New Search Categories Make Finding Audiobooks & Textbooks Easy

October 28, 2019 by Valerie Chernek

by Cher Ware, Classroom Integration Manager

Educators working to support struggling readers know that it can be difficult to help students find the right book. It can also be daunting to give students, who are decoding below grade-level, access to the instructional texts that are part of the curriculum. 

Learning Ally has an extensive library of over 80,000 human-read audiobooks including fiction, non-fiction, textbooks and primary source documents. With several ways to search for just the right audiobook, the browsing features of our audiobook library makes finding the right  books easy for students and educators. 

New! Browse by Curriculum

Educators can now search for audiobook titles which align to their curriculum to better support reading instruction.

·····

_Try it:_ Continue the piece on Learning Ally's new audiobook search categories, starting after its last sentence.

_Saved entries:_
·····

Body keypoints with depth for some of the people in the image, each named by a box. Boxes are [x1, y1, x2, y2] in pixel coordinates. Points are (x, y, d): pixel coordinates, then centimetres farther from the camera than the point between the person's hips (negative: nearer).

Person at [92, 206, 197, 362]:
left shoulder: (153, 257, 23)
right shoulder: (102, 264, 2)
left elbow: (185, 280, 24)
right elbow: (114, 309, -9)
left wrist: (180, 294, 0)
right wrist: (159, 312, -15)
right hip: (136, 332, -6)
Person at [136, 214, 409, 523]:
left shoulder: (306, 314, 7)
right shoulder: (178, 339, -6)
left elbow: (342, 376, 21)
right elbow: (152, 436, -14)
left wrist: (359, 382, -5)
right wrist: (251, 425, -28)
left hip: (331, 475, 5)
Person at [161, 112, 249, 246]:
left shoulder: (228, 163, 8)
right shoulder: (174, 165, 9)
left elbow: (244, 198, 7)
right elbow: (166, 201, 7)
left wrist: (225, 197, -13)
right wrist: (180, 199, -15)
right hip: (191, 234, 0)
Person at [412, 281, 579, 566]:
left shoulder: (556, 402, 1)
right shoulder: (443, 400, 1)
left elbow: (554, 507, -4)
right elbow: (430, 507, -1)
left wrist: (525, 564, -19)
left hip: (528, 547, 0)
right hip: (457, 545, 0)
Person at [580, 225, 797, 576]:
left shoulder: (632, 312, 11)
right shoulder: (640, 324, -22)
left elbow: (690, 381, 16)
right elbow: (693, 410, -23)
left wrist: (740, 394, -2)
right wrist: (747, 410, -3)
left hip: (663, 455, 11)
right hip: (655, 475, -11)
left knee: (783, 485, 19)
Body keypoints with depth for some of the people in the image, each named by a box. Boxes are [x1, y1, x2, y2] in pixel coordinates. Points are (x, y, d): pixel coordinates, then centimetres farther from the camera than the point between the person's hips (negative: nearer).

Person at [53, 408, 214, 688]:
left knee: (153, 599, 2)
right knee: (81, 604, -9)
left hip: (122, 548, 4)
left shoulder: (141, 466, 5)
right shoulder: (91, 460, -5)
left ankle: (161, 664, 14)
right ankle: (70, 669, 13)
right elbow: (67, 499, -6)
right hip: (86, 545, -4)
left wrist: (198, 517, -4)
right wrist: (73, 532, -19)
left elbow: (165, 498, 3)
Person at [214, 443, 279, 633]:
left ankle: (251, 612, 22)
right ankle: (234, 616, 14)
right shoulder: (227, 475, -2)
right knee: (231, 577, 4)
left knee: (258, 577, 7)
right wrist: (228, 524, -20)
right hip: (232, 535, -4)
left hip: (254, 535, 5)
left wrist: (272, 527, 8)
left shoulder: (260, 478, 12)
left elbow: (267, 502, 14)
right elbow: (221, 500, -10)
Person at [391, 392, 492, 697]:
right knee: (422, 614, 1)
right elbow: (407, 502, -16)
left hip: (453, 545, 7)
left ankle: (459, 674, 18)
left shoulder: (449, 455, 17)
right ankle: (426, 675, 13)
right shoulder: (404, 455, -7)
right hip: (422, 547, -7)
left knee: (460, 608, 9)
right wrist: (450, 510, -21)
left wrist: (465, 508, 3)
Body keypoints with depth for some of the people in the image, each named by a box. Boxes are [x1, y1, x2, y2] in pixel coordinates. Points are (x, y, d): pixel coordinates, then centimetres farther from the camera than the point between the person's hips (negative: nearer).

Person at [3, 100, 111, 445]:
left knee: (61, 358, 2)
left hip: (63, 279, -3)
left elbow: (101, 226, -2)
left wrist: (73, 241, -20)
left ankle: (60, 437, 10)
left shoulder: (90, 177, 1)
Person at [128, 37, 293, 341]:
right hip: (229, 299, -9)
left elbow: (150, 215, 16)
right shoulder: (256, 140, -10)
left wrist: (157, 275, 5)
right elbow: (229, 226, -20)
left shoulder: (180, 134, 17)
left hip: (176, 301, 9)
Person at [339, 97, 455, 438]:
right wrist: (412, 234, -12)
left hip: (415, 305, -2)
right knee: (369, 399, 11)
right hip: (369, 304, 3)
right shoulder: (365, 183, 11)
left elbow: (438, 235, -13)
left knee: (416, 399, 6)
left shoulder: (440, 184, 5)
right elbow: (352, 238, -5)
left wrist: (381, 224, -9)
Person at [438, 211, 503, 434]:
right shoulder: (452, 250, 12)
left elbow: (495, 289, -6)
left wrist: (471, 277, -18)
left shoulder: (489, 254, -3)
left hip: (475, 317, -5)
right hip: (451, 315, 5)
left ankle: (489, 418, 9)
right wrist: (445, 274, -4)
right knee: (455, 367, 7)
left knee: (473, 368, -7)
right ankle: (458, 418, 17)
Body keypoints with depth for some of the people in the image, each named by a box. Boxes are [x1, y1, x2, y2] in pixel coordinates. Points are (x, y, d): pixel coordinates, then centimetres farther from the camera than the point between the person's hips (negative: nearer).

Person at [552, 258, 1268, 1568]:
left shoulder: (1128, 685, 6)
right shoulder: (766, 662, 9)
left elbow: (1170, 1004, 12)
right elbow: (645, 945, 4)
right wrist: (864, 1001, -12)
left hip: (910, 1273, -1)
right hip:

·····

_Output for this exercise:_
Curriculums included are:

  • ARC® Core 2017

  • Amplify ELa 2016

  • EngageNY 2016

  • Learnzillion

  • Pearson MyPerspectives™ 2017

  • Texas Education Agency Instructional Materials

The Declaration of Independence Book Cover - three revolutionary people marching Educators can also search our category called “Standards Aligned and Primary Source Documents” to find instructional text aligned to rigorous standards. This category includes primary source documents such as the Declaration of Independence or the Reverend Dr. Martin Luther King’s Letter from a Birmingham Jail. If you use these texts in your classroom, make sure all students have equitable access with Learning Ally.

Grade and Subject

The Grade-Band Carousel, located on the Browse Audiobooks page, is organized into three categories: Excite in Elementary, Motivate in Middle and Encourage in High School. The carousel highlights titles which will engage students and keep them coming back for more reading. 

You might consider highlighting this search area with your students who are unsure how to search for a book they will enjoy. It’s an easy way to get them started previewing text and finding text that meets their interests. 

Searchers can also filter by categories such as grade and subject area. This is beneficial for educators who may be looking for a book on a specific topic like the Civil War, women in science, or books for a book club. This search feature can be especially helpful to students who may be browsing for a book on a topic in order to do research or discover a new book that matches their interests such as graphic novels.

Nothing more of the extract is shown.